U.S.-Israel joint military exercise downsized, but still sign of ‘mutual trust’

JERUSALEM (JTA) — U.S. military officials acknowledged that an upcoming joint U.S.-Israel military exercise was downsized, but denied it was because of mistrust of Israel.

Time magazine reported last Friday that Austere Challenge 12, the ballistic missiles exercise scheduled for the end of October, was greatly downsized, with Washington cutting by more than two-thirds — to about 1,500 — the number of U.S. troops participating, and reducing the number and quality of missile interception systems to be used.

“Basically what the Americans are saying is, ‘We don’t trust you,’ ” Time quoted an unnamed senior Israeli military official as saying.

The exercise  originally had been scheduled for the spring, but was postponed by Israel due to budgetary considerations.
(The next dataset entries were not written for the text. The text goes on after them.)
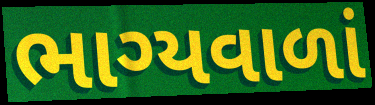
ભાગ્યવાળાંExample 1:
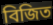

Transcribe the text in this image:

বিজিত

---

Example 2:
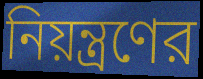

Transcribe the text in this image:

নিয়ন্ত্রণের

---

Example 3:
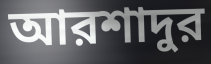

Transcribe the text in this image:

আরশাদুর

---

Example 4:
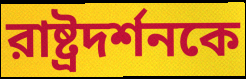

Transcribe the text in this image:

রাষ্ট্রদর্শনকে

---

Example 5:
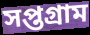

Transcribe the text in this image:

সপ্তগ্রামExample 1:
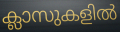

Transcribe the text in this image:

ക്ലാസുകളിൽ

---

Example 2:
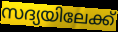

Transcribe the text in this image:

സദ്യയിലേക്ക്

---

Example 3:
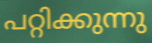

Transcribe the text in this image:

പറ്റിക്കുന്നു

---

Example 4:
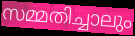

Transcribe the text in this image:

സമ്മതിച്ചാലും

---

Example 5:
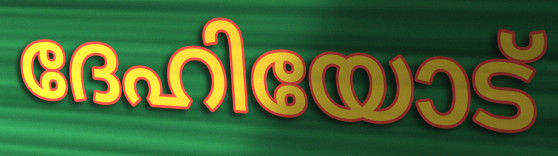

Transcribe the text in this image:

ദേഹിയോട്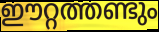
ഈറ്റത്തണ്ടുംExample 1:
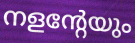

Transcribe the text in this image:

നളന്റേയും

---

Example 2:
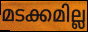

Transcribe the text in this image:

മടക്കമില്ല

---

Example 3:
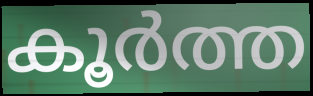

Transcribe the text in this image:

കൂർത്ത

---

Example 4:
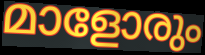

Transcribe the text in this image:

മാളോരും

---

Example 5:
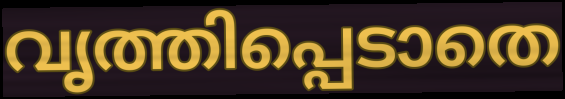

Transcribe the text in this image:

വൃത്തിപ്പെടാതെ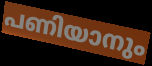
പണിയാനുംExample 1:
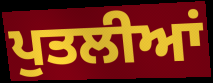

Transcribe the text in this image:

ਪੁਤਲੀਆਂ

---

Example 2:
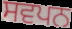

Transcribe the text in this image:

ਸਵਪਨ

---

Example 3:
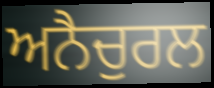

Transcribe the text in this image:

ਅਨੈਚੁਰਲ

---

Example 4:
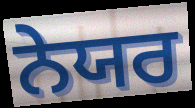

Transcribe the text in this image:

ਨੇਯਰ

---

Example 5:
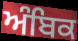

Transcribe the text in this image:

ਅੰਬਿਕ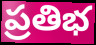
ప్రతిభ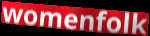
womenfolk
U.S. military officials said the number of troops to be involved in the exercise were reduced in part because of other commitments around the time of the rescheduled exercise, and that Israel was aware that it would happen.

Budget restrictions also are an issue on the U.S. end, according to Time. But the magazine also pointed out that the decision two months ago to scale back the exercise came at the same time as tension began increasing between President Obama and Prime Minister Benjamin Netanyahu over Israel considering an attack on Iran’s nuclear sites.
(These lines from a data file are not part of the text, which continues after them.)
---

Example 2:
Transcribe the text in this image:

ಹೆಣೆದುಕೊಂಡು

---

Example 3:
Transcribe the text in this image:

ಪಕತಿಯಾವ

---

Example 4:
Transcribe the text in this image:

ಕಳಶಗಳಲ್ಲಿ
"Austere Challenge-12 remains the largest-ever ballistic missile defense exercise between our nations and a significant increase from the previous event in 2009," Air Force Lt.-Col. Jack Miller, a Pentagon spokesman, told Time.
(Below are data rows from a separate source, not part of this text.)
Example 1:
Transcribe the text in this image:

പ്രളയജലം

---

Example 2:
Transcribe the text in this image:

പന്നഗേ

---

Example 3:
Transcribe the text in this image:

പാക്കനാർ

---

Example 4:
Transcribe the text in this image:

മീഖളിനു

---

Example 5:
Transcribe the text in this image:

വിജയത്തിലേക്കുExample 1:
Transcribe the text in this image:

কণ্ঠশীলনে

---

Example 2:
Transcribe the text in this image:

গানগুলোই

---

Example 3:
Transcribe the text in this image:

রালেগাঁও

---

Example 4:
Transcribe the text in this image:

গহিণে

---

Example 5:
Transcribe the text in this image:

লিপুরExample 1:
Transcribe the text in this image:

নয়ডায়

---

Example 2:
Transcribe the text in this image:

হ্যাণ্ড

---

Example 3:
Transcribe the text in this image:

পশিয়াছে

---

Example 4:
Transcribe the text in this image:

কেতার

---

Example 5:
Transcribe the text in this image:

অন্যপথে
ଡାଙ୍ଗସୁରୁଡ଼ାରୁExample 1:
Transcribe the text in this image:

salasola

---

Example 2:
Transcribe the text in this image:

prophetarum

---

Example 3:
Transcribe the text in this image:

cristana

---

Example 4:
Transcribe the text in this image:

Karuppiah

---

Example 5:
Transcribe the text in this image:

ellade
"The exercise has not changed in scope and will include the same types of systems as planned. All deployed systems will be fully operational with associated operators," he said, adding that the exercise "is a tangible sign of our mutual trust."

U.S. and Israeli officials told Reuters that the figures cited in the Time article are inaccurate and that the change in the number of U.S. troops participating is not so great.

The exercise comes days before the U.S. presidential election.